So kam der Mann, den seine Anwälte nur Mr. F nennen, in das Correctional Centre von Suleja im Bundesstaat Niger. Die Anstalt liegt etwa 45 Kilometer nordwestlich der Innenstadt von Abuja, jenseits einer Verwaltungsgrenze, die für Festgenommene aus dem Hauptstadtterritorium zur Routine gehört: verhaftet in der einen Jurisdiktion, verwahrt in der anderen. Für Familien und Verteidiger bedeutet das jedes Mal eine Fahrt.

Im Juni 2026 saßen Juristinnen und Juristen der Asabe Waziri Justice Advocacy Initiative bei einem ihrer regelmäßigen Gerichtsbesuche im Saal. Sie fahren die Magistratsgerichte und Haftanstalten rund um Abuja ab, auch Kubwa, und suchen dort nach Menschen ohne Anwalt und ohne Mittel. Sie trafen Mr. F und übernahmen seinen Fall.

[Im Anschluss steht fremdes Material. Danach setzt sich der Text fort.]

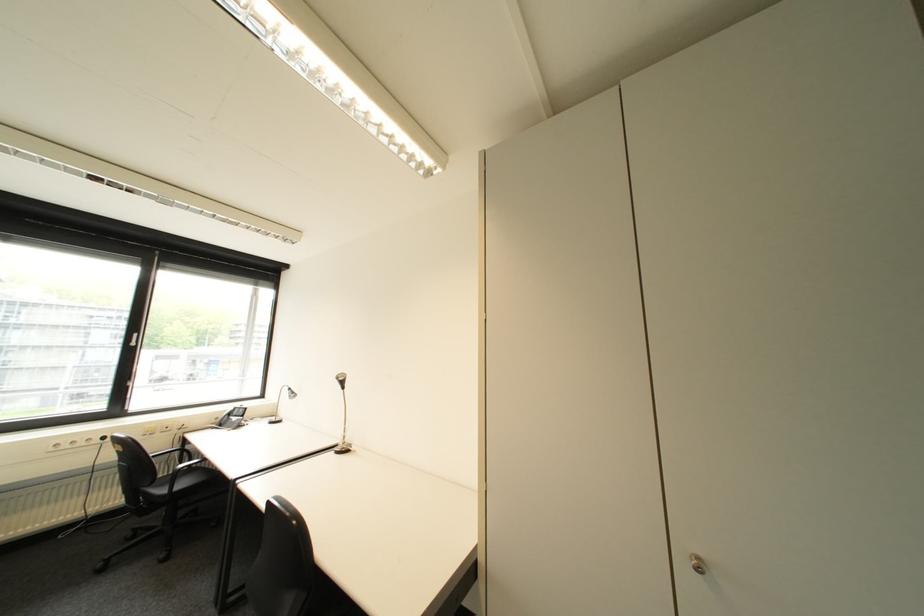
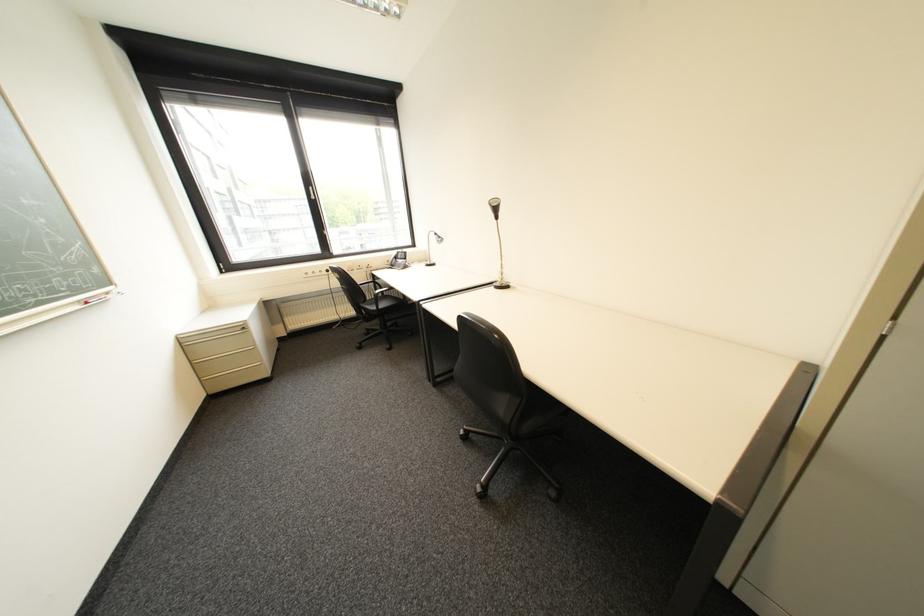
How did the camera likely rotate?

The camera's rotation is toward left-down.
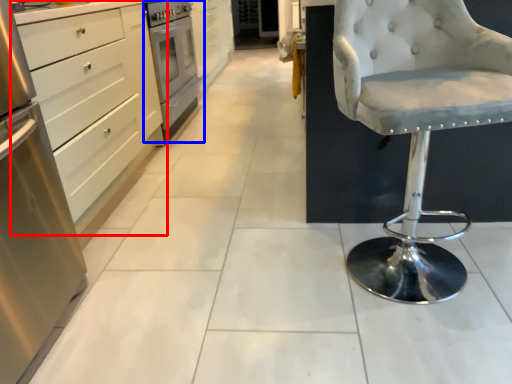
Question: Among these objects, which one is nearest to the camera, cabinetry (highlighted by a red box) or home appliance (highlighted by a blue box)?

Choices:
 (A) cabinetry
 (B) home appliance

Answer: (A)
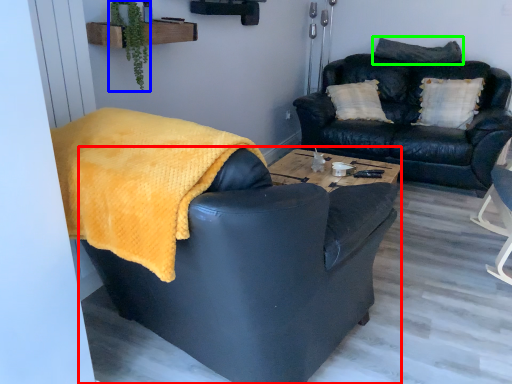
Question: Considering the real-world distances, which object is closest to chair (highlighted by a red box)? plant (highlighted by a blue box) or pillow (highlighted by a green box).

Choices:
 (A) plant
 (B) pillow

Answer: (A)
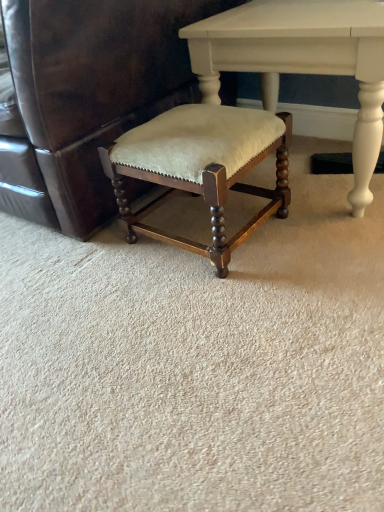
Find the location of a particular element. vacant area that lies in front of matte white table at center is located at coordinates (301, 270).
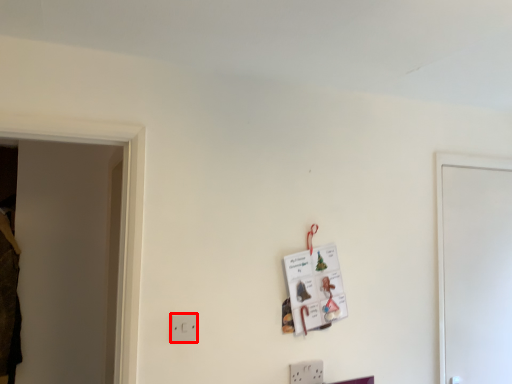
Question: From the image, what is the correct spatial relationship of light switch (annotated by the red box) in relation to door?

Choices:
 (A) left
 (B) right

Answer: (A)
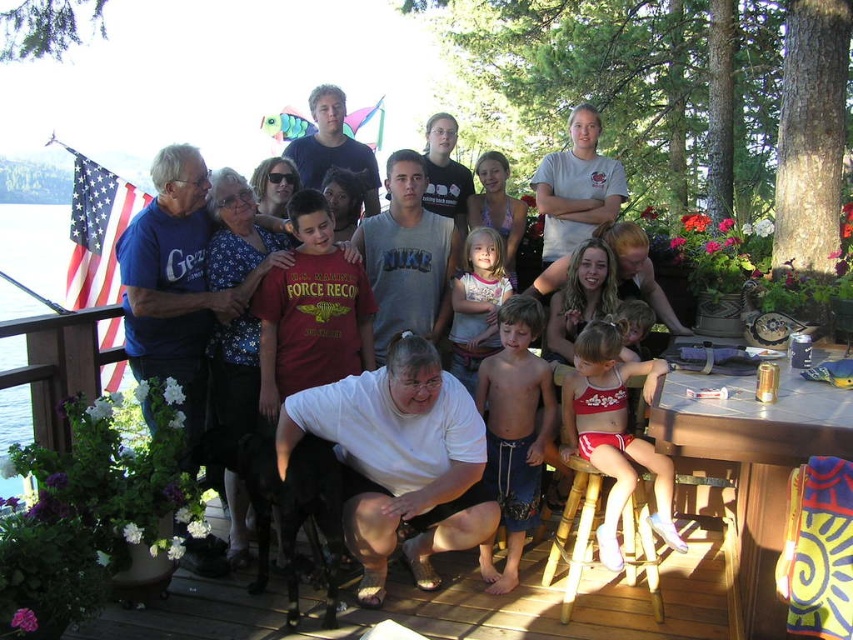
Does wooden deck at center have a greater height compared to bamboo stool at lower center?

In fact, wooden deck at center may be shorter than bamboo stool at lower center.

Does wooden deck at center appear on the left side of bamboo stool at lower center?

Correct, you'll find wooden deck at center to the left of bamboo stool at lower center.

Find the location of a particular element. The image size is (853, 640). wooden deck at center is located at coordinates (456, 604).

Can you confirm if white matte shirt at center is taller than wooden table at lower right?

Yes.

Which is above, white matte shirt at center or wooden table at lower right?

wooden table at lower right

Is point (357, 598) positioned behind point (653, 432)?

Yes, point (357, 598) is farther from viewer.

You are a GUI agent. You are given a task and a screenshot of the screen. Output one action in this format:
    pyautogui.click(x=<x>, y=<y>)
    Task: Click on the white matte shirt at center
    The image size is (853, 640).
    Given the screenshot: What is the action you would take?
    pyautogui.click(x=399, y=460)

Is blue denim shorts at center smaller than striped cotton shirt at center?

Actually, blue denim shorts at center might be larger than striped cotton shirt at center.

Which is more to the right, blue denim shorts at center or striped cotton shirt at center?

From the viewer's perspective, blue denim shorts at center appears more on the right side.

Is point (543, 456) positioned after point (476, 307)?

No, (543, 456) is in front of (476, 307).

This screenshot has width=853, height=640. Identify the location of blue denim shorts at center. (514, 432).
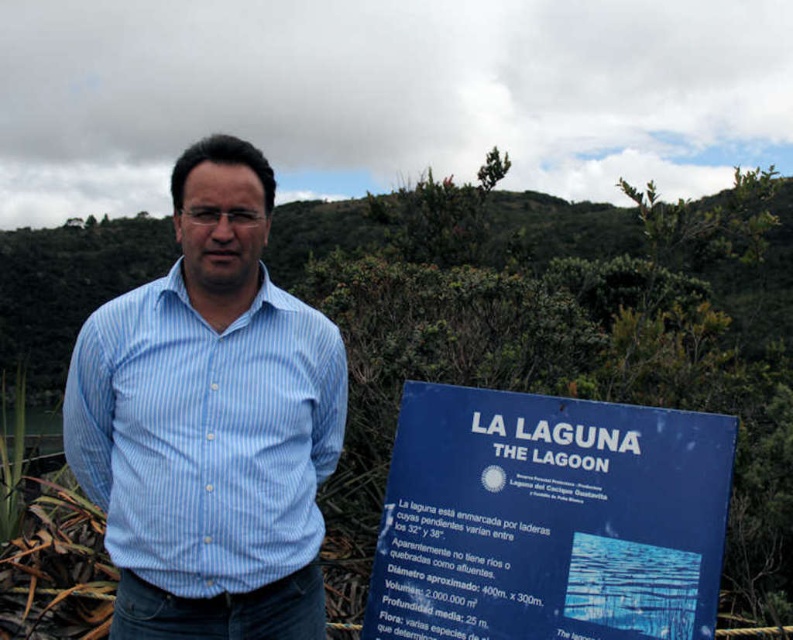
Question: Which point appears closest to the camera in this image?

Choices:
 (A) (221, 512)
 (B) (512, 589)

Answer: (A)

Question: Can you confirm if blue plastic sign at center is positioned to the right of blue striped shirt at center?

Choices:
 (A) yes
 (B) no

Answer: (A)

Question: Can you confirm if blue plastic sign at center is thinner than blue striped shirt at center?

Choices:
 (A) yes
 (B) no

Answer: (B)

Question: Is blue plastic sign at center wider than blue striped shirt at center?

Choices:
 (A) no
 (B) yes

Answer: (B)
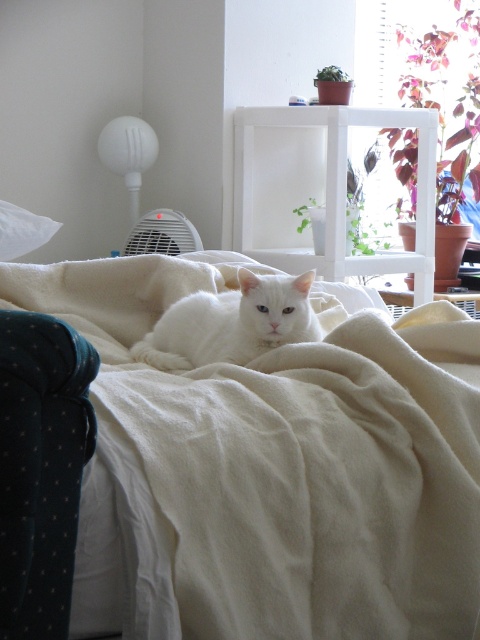
Question: Can you confirm if white soft blanket at center is positioned to the left of white fluffy cat at center?

Choices:
 (A) no
 (B) yes

Answer: (A)

Question: Which object appears closest to the camera in this image?

Choices:
 (A) white soft blanket at center
 (B) white fluffy cat at center

Answer: (A)

Question: Is white soft blanket at center above white fluffy cat at center?

Choices:
 (A) yes
 (B) no

Answer: (B)

Question: Which object is closer to the camera taking this photo?

Choices:
 (A) white fluffy cat at center
 (B) white soft blanket at center

Answer: (B)

Question: Which point is closer to the camera taking this photo?

Choices:
 (A) (123, 381)
 (B) (249, 333)

Answer: (A)

Question: Observing the image, what is the correct spatial positioning of white soft blanket at center in reference to white fluffy cat at center?

Choices:
 (A) right
 (B) left

Answer: (A)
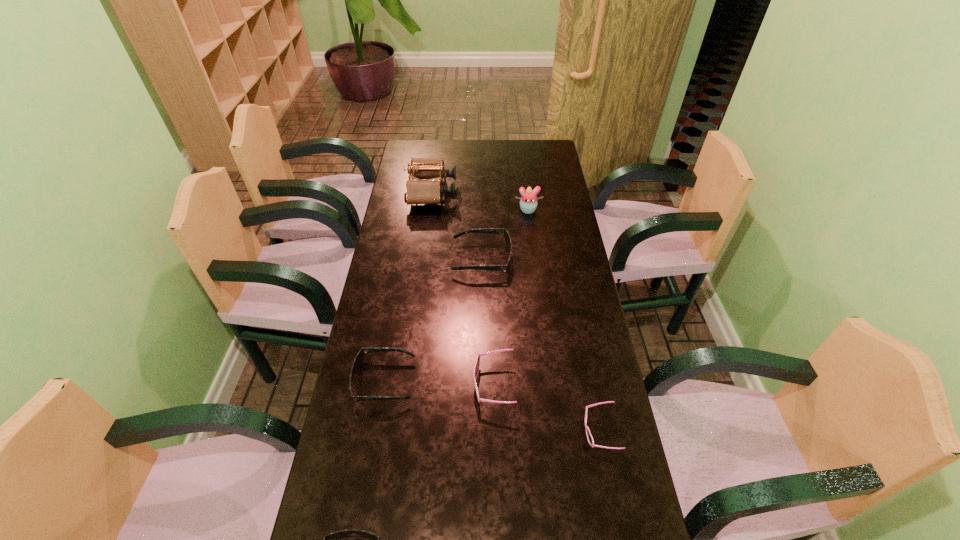
Where is `vacant region located on the front-facing side of the smaller pink sunglasses`? The width and height of the screenshot is (960, 540). vacant region located on the front-facing side of the smaller pink sunglasses is located at coordinates (447, 431).

You are a GUI agent. You are given a task and a screenshot of the screen. Output one action in this format:
    pyautogui.click(x=<x>, y=<y>)
    Task: Click on the binoculars that is at the left edge
    This screenshot has width=960, height=540.
    Given the screenshot: What is the action you would take?
    pyautogui.click(x=418, y=191)

The image size is (960, 540). What are the coordinates of `sunglasses that is at the left edge` in the screenshot? It's located at (358, 360).

You are a GUI agent. You are given a task and a screenshot of the screen. Output one action in this format:
    pyautogui.click(x=<x>, y=<y>)
    Task: Click on the cupcake that is at the right edge
    The image size is (960, 540).
    Given the screenshot: What is the action you would take?
    pyautogui.click(x=528, y=203)

Locate an element on the screen. The height and width of the screenshot is (540, 960). sunglasses that is at the right edge is located at coordinates (589, 437).

The height and width of the screenshot is (540, 960). What are the coordinates of `blank space at the far edge of the desktop` in the screenshot? It's located at (458, 161).

You are a GUI agent. You are given a task and a screenshot of the screen. Output one action in this format:
    pyautogui.click(x=<x>, y=<y>)
    Task: Click on the free space at the left edge
    
    Given the screenshot: What is the action you would take?
    pyautogui.click(x=399, y=172)

Where is `blank space at the right edge of the desktop`? Image resolution: width=960 pixels, height=540 pixels. blank space at the right edge of the desktop is located at coordinates (574, 242).

This screenshot has height=540, width=960. In order to click on free space at the far left corner of the desktop in this screenshot , I will do `click(425, 155)`.

Identify the location of free space between the smaller pink sunglasses and the bigger pink sunglasses. The image size is (960, 540). (546, 408).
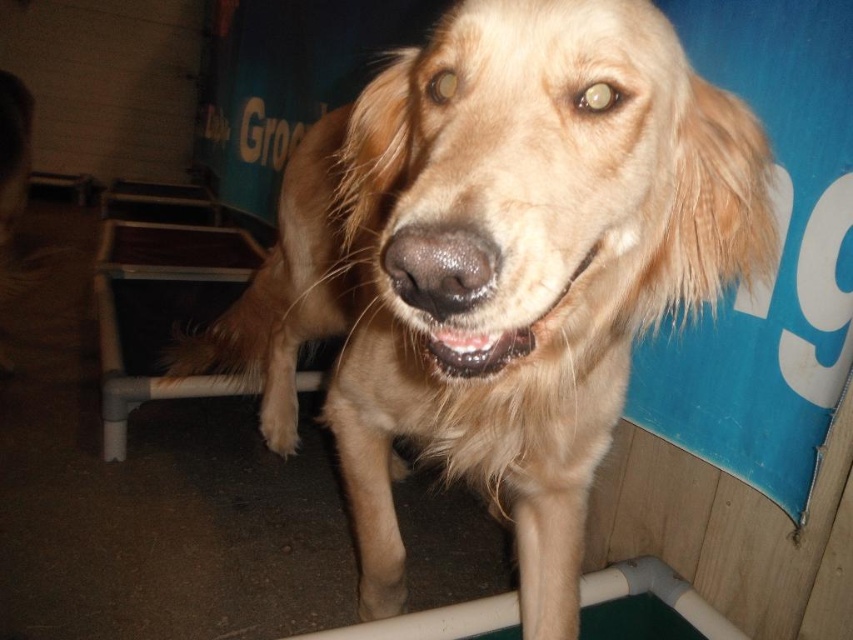
Does golden fur dog at center have a greater width compared to shiny brown teeth at center?

Yes, golden fur dog at center is wider than shiny brown teeth at center.

The width and height of the screenshot is (853, 640). What are the coordinates of `golden fur dog at center` in the screenshot? It's located at (497, 266).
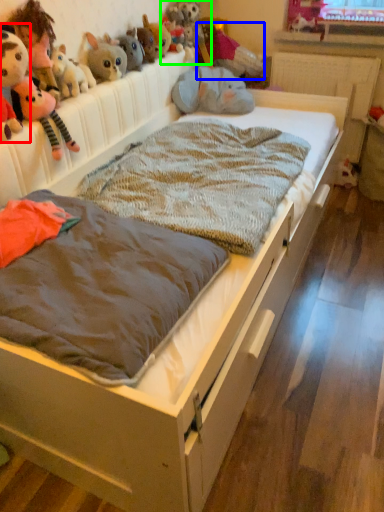
Question: Considering the real-world distances, which object is closest to toy (highlighted by a red box)? toy (highlighted by a blue box) or toy (highlighted by a green box).

Choices:
 (A) toy
 (B) toy

Answer: (B)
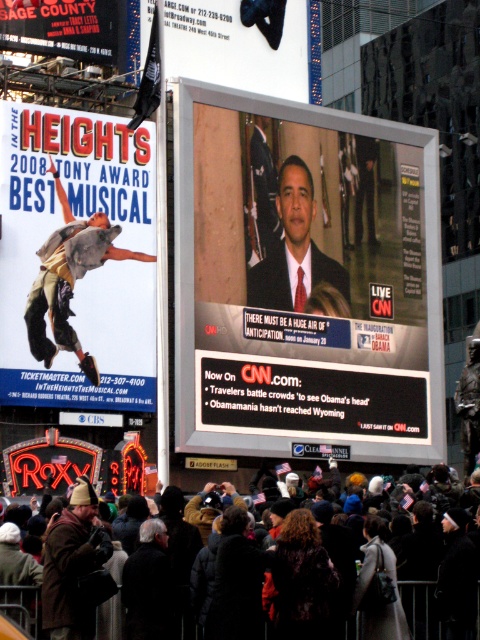
You are a delivery person needing to place a 100 foot long banner between the shiny silver tv at center and the brown woolen hat at center. Based on the scene, will the banner be too long or just right?

The distance between the shiny silver tv at center and the brown woolen hat at center is 77.32 feet. Since the banner is 100 feet long, it will be too long.

You are a photographer trying to capture both the shiny silver tv at center and the matte black suit at center in a single frame. Based on their sizes, which object should you focus on first to ensure both fit in the photo?

The shiny silver tv at center is wider than the matte black suit at center, so you should focus on framing the wider TV first to ensure both objects fit in the photo.

In the scene shown: You are a photographer standing in the crowd at the event in Times Square. You want to take a photo that includes both the point at coordinates point [4,180] and point [303,282]. Since you can only focus on one point at a time, which point should you focus on to ensure the other point remains in the background?

You should focus on point [4,180] because it is in front of point [303,282]. By focusing on the closer point, the farther point will naturally be in the background of the photo.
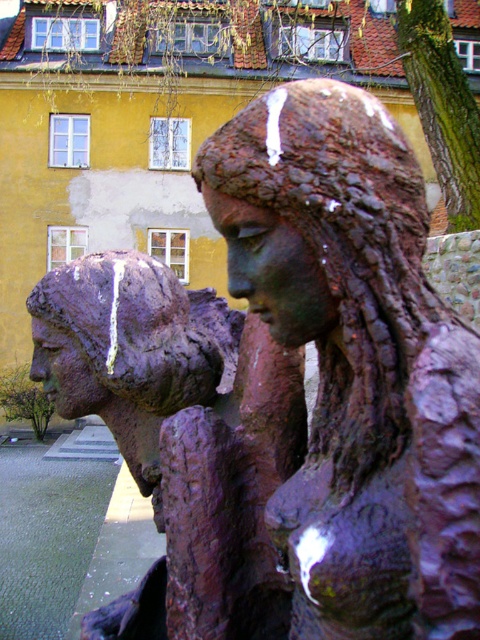
Question: Which point appears closest to the camera in this image?

Choices:
 (A) (301, 442)
 (B) (400, 189)

Answer: (B)

Question: From the image, what is the correct spatial relationship of rusty bronze statue at center in relation to rusty bronze statue at left?

Choices:
 (A) above
 (B) below

Answer: (A)

Question: Which point is farther to the camera?

Choices:
 (A) (250, 294)
 (B) (62, 275)

Answer: (B)

Question: Can you confirm if rusty bronze statue at center is positioned above rusty bronze statue at left?

Choices:
 (A) no
 (B) yes

Answer: (B)

Question: Does rusty bronze statue at center have a larger size compared to rusty bronze statue at left?

Choices:
 (A) yes
 (B) no

Answer: (B)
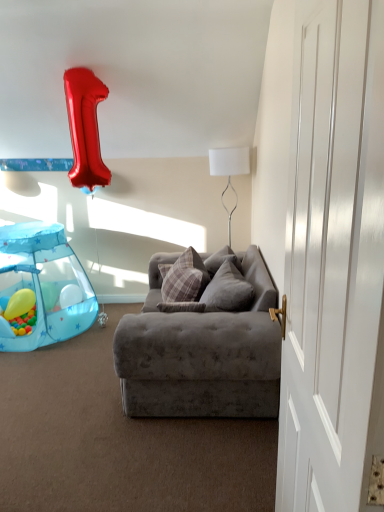
Question: Considering the relative sizes of velvet gray couch at center and white smooth door at right in the image provided, is velvet gray couch at center taller than white smooth door at right?

Choices:
 (A) yes
 (B) no

Answer: (B)

Question: From the image's perspective, would you say velvet gray couch at center is shown under white smooth door at right?

Choices:
 (A) yes
 (B) no

Answer: (A)

Question: Is velvet gray couch at center further to the viewer compared to white smooth door at right?

Choices:
 (A) no
 (B) yes

Answer: (B)

Question: Does velvet gray couch at center have a lesser width compared to white smooth door at right?

Choices:
 (A) no
 (B) yes

Answer: (A)

Question: Is velvet gray couch at center directly adjacent to white smooth door at right?

Choices:
 (A) no
 (B) yes

Answer: (A)

Question: Does velvet gray couch at center appear on the right side of white smooth door at right?

Choices:
 (A) no
 (B) yes

Answer: (A)

Question: Is plaid fabric pillow at center, which appears as the first pillow when viewed from the left, bigger than velvet gray couch at center?

Choices:
 (A) yes
 (B) no

Answer: (B)

Question: Is plaid fabric pillow at center, which is counted as the 2th pillow, starting from the right, not close to velvet gray couch at center?

Choices:
 (A) no
 (B) yes

Answer: (A)

Question: Is plaid fabric pillow at center, which appears as the first pillow when viewed from the left, smaller than velvet gray couch at center?

Choices:
 (A) yes
 (B) no

Answer: (A)

Question: Is plaid fabric pillow at center, which is counted as the 2th pillow, starting from the right, wider than velvet gray couch at center?

Choices:
 (A) yes
 (B) no

Answer: (B)

Question: Can you confirm if plaid fabric pillow at center, which appears as the first pillow when viewed from the left, is positioned to the left of velvet gray couch at center?

Choices:
 (A) yes
 (B) no

Answer: (A)

Question: From the image's perspective, is plaid fabric pillow at center, which is counted as the 2th pillow, starting from the right, on top of velvet gray couch at center?

Choices:
 (A) no
 (B) yes

Answer: (B)

Question: Does plaid fabric pillow at center, which appears as the first pillow when viewed from the left, have a smaller size compared to white smooth door at right?

Choices:
 (A) yes
 (B) no

Answer: (A)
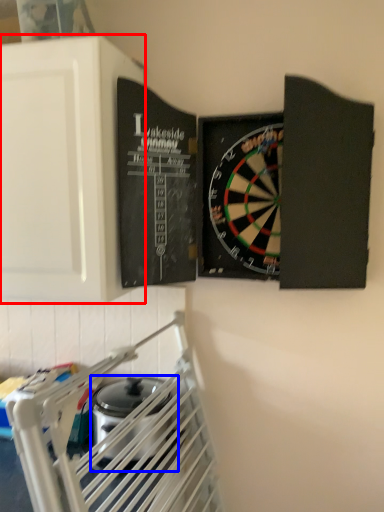
Question: Among these objects, which one is farthest to the camera, cabinetry (highlighted by a red box) or appliance (highlighted by a blue box)?

Choices:
 (A) cabinetry
 (B) appliance

Answer: (B)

Was sie feststellten, verlangte keine juristische Kunst, sondern nur jemanden, der hinsah: Der Anzeigeerstatter erschien schlicht nicht. Nicht einmal, nicht zweimal, sondern wieder und wieder. Ohne ihn konnte die Anklage nicht vorankommen — und ohne Verteidiger sagte niemand dem Gericht, dass hier ein Mann für ein Verfahren einsaß, das gar nicht stattfand. Das Team der AWJAI sagte es.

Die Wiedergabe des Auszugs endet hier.